Modelling crops and cropping systems—Evolving purpose, practice and prospects

Abstract

Abstract Crops and cropping systems are characterised by complexity and variability. Complexity arises from inherently complex plant and soil processes combined in an almost infinite set of permutations and combinations associated with biotic and abiotic drivers that are inherently variable in both space and time. Modelling has evolved over the last 100 years as a means of describing and interpreting complex and variable performance and increasingly as a means of predicting likely performance in prescribed circumstances for better decision making. In this paper we reflect on the evolution of quantitative approaches to describing and predicting crop growth and cropping system performance. We begin with early mathematical descriptions of plant and crop growth and soil processes dating from the 1920′s to 1950′s.

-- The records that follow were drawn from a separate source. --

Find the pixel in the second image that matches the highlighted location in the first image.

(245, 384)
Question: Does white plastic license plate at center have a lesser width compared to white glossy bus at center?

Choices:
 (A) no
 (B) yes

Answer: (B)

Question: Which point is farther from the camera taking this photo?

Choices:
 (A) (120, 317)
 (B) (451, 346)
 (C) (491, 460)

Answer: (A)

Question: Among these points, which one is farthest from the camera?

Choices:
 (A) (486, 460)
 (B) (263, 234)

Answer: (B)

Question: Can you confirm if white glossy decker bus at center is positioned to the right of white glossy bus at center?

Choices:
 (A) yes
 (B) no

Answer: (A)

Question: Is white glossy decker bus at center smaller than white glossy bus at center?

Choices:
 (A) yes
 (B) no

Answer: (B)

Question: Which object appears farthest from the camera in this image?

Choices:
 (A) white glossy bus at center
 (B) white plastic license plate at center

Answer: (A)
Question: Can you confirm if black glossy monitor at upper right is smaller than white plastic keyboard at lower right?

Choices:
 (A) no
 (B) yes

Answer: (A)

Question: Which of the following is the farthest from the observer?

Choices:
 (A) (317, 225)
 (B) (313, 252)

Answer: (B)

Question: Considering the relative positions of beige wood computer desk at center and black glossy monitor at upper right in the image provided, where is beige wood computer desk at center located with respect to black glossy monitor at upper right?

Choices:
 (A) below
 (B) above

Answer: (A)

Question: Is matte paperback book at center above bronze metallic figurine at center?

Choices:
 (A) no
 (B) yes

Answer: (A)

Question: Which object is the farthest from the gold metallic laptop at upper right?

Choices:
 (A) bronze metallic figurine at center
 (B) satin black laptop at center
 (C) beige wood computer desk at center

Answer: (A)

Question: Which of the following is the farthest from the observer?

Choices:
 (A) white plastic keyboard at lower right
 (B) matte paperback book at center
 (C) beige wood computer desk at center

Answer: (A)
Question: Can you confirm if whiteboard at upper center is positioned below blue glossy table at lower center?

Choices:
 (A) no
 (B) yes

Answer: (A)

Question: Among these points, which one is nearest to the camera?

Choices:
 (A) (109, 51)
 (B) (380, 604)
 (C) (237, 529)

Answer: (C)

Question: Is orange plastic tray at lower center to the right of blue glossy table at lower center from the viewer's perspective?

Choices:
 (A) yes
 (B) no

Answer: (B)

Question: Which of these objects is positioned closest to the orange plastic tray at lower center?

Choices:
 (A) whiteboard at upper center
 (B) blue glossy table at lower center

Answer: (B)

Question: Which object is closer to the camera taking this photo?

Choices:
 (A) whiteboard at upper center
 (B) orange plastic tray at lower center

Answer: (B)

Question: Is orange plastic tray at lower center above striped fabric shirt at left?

We explore the early crop models of the 60′s and 70′s and the more comprehensive crop-soil models of the 1970′s and 80′s. Cropping systems models with comprehensive systems management capabilities underpinned by a modular design began to gain currency in the 1990s. Over this long period, the ambitions held by model-makers’ for model applications grew. We analysed the publication records of major cropping systems models to summarise the broad trends in model applications that emerged in the early 21st Century, based on the 60 years of development in the 20th Century. There was an “explosion” in publications on cropping systems models, with an eight fold increase from 2000 to 2015. In parallel, the application of models greatly expanded from approximately four areas in 2000 (agronomy, model development, climate change and methods) to more than 20 in 2015. However, despite this explosion and expansion there is little evidence in the literature that modelling was having an impact on farmers and policy makers. We conclude with an examination of the forces shaping cropping systems model development and application. Developments in data acquisition and model-data fusion may open the way for cropping systems models to have greater impact in real-world policy or practice settings, making a meaningful contribution to future agricultural productivity and sustainability.